After a while the action shifts to his friend's office down the hall. He's a home-brewing enthusiast, and when the corks start popping off the bottles he's got stashed in a filing cabinet, he and Harold decide its best to drink them all rather than let them go to waste. Lloyd makes a pretty funny drunk: not as funny as Chaplin maybe, but then he's not as spiteful either, even though he does do some distinctly un-Lloyd-like things while under the influence. In fact at times he's quite removed from the boyish, straw-hat sporting Lloyd we usually see. There's no real plot to speak of, but, given the strength of the material, Lloyd probably didn't feel he needed one
0 out of 2 people found the following review useful:
Very Good Lloyd, 28 February 2008
Author: Michael_Elliott from Louisville, KY
High and Dizzy (1920)
*** 1/2 (out of 4)
Wonderful Hal Roach short has Harold Lloyd getting drunk and then having to save his sleepwalking love by climbing a tall building. I must say Lloyd isn't very good at playing a drunk because it was easy to see him "acting" but the situations he gets himself into were downright hilarious and rank as some of the best laughs I've seen from him. The highlights are certainly at the start when Lloyd tries to pretend he has more clients than he really does and the "coat around the pole" scene.

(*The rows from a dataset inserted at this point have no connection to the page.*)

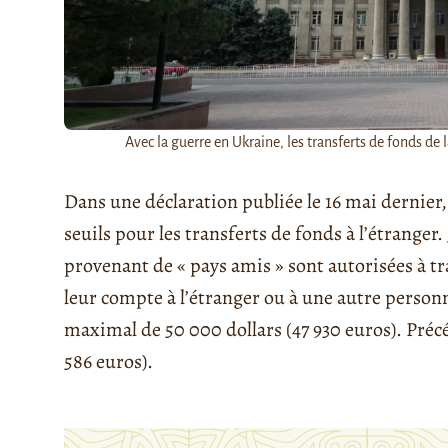
Avec la guerre en Ukraine, les transferts de fonds de l
Dans une déclaration publiée le 16 mai dernier,
seuils pour les transferts de fonds à l’étranger.
provenant de « pays amis » sont autorisées à tr
leur compte à l’étranger ou à une autre perso
maximal de 50 000 dollars (47 930 euros). Précé
586 euros).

1 out of 6 people found the following review useful:
On the Roof, 19 June 2009
Author: tedg (tedg@FilmsFolded.com) from Virginia Beach
I recently saw "Hangover," and wondered why we find intoxication so
universally funny. Not expecting much of an answer from anywhere, I
came to this. The gimmick here is that our hero gets drunk and then
follows a sleepwalking girl (who Harold later marries!).
The whole movie is a setup for them wandering out on one of those ledges that seems to only exist in movies: incredibly high, just narrow enough to walk on and accessible from double hung windows. Now I have every reason to believe that they really did perform this dangerous stunt and it is only slightly less impressive that they were only pretending to be oblivious. Many people watching this would know that Harold blew half his hand off in a previous stunt that went wrong.
And yet, it depends on that drunk routine. It didn't seem funny, nor can I see how it ever would have, though I know it was considered hilarious. But then this was made during prohibition, roughly equal to the situation today with roofers.
Ted's Evaluation -- 1 of 3: You can find something better to do with this part of your life.